* **PROVIDED DATA**:
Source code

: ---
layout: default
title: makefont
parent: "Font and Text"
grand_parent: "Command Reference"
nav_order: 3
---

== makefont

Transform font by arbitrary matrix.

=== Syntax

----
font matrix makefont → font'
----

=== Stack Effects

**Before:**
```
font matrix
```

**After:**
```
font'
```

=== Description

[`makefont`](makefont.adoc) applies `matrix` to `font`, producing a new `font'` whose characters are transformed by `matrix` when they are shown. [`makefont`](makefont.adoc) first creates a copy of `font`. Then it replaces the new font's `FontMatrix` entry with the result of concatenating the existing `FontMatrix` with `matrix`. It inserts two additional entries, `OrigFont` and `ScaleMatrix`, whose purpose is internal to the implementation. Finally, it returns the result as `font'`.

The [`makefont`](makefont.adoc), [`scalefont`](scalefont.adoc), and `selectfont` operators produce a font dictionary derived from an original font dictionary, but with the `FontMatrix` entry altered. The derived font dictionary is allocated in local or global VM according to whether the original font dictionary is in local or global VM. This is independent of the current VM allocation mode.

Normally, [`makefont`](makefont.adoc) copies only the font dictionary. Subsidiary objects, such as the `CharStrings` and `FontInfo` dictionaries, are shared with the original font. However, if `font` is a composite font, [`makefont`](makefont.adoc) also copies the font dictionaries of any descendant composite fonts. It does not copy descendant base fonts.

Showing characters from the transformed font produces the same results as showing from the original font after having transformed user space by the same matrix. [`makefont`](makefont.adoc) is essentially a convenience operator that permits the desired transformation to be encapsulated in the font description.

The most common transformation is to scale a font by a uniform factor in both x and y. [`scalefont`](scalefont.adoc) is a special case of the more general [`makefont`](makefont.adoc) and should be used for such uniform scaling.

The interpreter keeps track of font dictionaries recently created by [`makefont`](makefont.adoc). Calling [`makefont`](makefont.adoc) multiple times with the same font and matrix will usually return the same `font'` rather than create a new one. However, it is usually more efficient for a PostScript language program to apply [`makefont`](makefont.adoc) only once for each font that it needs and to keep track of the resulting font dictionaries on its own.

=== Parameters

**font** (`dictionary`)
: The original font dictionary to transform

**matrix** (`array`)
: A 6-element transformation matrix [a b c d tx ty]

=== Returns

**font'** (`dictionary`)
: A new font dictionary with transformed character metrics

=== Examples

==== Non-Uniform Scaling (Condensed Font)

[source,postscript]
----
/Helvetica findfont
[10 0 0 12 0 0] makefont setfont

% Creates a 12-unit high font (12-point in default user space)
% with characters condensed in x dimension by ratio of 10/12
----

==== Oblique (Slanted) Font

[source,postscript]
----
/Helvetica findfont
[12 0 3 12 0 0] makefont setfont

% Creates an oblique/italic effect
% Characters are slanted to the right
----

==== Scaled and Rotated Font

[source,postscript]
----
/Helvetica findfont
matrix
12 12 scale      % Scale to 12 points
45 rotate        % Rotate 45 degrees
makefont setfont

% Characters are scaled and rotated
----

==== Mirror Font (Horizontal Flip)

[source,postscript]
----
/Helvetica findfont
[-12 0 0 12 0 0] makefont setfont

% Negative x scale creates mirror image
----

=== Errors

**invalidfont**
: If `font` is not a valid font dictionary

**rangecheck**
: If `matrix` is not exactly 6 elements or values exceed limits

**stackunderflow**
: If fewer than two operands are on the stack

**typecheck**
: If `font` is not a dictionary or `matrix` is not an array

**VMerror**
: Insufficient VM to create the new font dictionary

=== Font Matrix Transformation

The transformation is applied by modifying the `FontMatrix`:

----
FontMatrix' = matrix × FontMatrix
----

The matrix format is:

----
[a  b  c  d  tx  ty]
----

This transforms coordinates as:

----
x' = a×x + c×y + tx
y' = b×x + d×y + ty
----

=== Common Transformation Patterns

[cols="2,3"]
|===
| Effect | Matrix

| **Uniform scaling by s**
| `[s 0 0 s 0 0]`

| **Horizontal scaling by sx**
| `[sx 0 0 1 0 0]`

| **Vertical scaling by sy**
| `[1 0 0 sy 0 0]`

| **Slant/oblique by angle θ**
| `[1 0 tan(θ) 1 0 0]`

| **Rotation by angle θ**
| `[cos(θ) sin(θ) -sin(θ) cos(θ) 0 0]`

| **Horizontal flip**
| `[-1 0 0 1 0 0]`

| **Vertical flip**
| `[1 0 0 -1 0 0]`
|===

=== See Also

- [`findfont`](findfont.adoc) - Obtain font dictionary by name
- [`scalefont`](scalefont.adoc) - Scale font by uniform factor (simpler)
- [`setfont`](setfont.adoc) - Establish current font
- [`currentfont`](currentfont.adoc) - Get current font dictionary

* * *

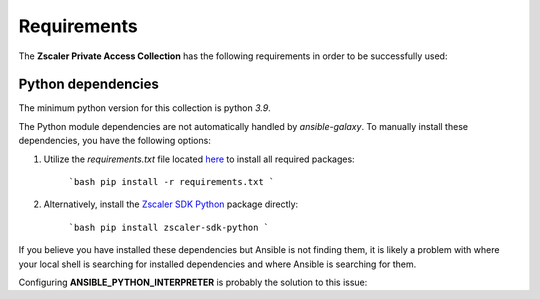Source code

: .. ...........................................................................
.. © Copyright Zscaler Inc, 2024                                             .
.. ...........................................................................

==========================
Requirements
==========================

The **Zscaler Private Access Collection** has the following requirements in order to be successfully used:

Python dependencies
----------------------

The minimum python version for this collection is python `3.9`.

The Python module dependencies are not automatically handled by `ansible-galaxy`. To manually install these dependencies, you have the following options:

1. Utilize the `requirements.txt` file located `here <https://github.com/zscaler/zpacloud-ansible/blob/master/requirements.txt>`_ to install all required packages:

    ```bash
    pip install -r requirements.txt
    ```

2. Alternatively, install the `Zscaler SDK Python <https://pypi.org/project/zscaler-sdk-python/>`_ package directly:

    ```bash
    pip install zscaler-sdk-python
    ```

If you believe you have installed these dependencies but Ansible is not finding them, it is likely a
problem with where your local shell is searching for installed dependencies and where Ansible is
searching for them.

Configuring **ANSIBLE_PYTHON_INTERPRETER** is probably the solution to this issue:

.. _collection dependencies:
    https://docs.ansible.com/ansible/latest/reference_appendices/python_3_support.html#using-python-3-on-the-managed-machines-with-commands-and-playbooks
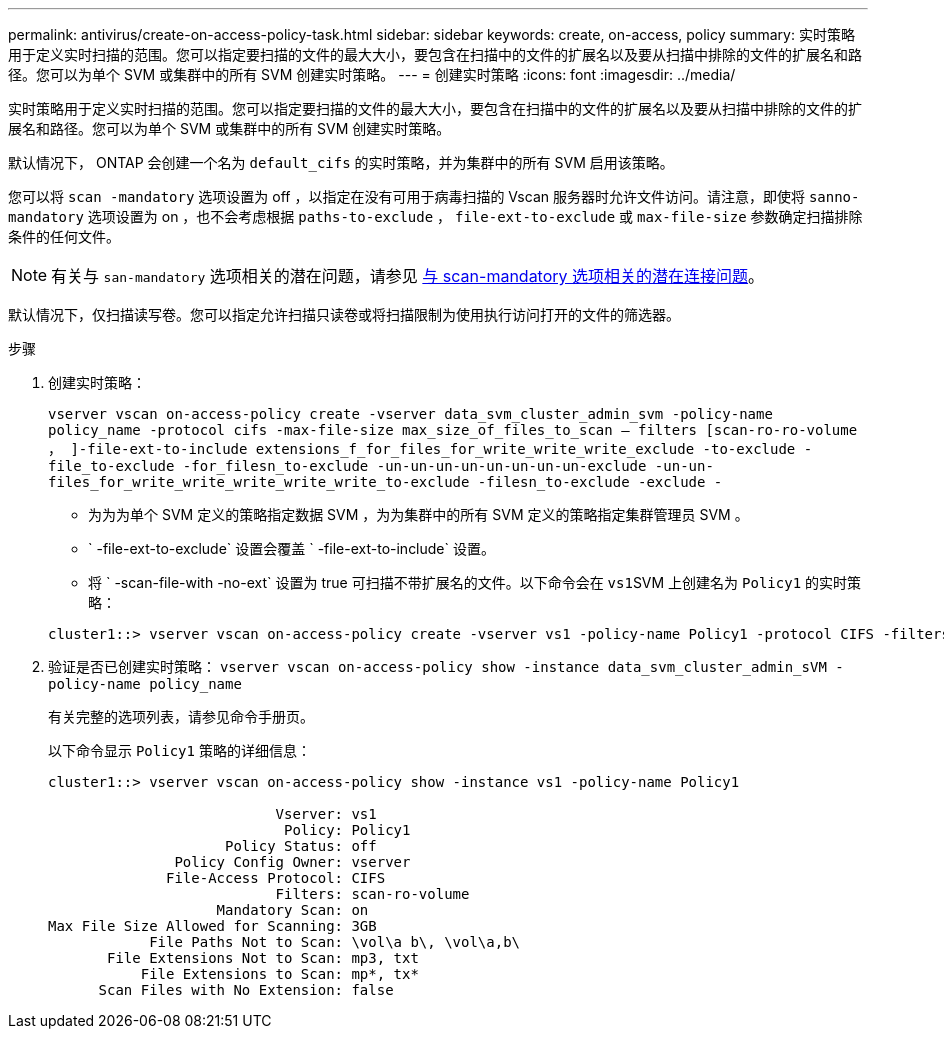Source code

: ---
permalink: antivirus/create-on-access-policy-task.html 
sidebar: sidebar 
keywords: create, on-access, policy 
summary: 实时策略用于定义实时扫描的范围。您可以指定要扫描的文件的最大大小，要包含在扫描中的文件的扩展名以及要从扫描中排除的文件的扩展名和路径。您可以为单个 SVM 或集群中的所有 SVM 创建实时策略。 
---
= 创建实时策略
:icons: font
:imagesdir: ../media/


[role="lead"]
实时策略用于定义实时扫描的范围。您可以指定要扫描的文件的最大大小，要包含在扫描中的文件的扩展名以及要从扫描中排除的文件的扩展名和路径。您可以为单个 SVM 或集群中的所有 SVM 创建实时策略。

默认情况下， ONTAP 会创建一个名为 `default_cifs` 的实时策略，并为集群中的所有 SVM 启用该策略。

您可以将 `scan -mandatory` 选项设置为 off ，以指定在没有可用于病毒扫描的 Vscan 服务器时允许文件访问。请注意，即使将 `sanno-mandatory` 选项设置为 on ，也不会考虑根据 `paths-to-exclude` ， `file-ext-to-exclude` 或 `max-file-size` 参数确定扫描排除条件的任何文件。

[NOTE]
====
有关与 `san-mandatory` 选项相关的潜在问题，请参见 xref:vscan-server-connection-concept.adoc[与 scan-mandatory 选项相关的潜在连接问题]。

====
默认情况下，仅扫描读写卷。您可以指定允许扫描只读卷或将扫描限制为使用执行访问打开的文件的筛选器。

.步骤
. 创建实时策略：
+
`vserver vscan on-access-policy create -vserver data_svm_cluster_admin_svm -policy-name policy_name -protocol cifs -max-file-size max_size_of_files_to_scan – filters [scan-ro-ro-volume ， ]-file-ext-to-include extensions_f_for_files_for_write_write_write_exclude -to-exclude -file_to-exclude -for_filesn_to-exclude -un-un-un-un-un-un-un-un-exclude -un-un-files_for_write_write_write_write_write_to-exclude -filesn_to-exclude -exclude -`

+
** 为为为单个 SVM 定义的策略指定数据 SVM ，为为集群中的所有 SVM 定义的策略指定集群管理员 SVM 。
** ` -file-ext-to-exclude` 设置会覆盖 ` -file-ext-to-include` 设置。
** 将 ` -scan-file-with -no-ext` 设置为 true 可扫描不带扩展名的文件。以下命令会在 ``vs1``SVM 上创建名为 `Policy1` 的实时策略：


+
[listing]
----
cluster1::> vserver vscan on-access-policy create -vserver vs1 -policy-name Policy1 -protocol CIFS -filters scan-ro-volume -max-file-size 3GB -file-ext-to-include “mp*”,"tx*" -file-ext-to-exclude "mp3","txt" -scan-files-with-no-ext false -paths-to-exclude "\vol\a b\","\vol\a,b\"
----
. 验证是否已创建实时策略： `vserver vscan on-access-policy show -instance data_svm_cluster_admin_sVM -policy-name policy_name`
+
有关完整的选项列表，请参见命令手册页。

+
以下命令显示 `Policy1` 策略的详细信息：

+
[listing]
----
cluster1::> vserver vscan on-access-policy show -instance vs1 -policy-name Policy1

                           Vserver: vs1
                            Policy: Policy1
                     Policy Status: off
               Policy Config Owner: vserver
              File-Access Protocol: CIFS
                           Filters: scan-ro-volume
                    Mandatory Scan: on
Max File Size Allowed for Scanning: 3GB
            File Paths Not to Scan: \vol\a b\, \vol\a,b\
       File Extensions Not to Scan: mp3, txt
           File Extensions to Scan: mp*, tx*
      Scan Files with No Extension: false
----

* **TASK TO CARRY OUT**:
The number of lines in the data that contain the word "factor" is all that should be stated.

* **PROBLEM SOLUTION**:
2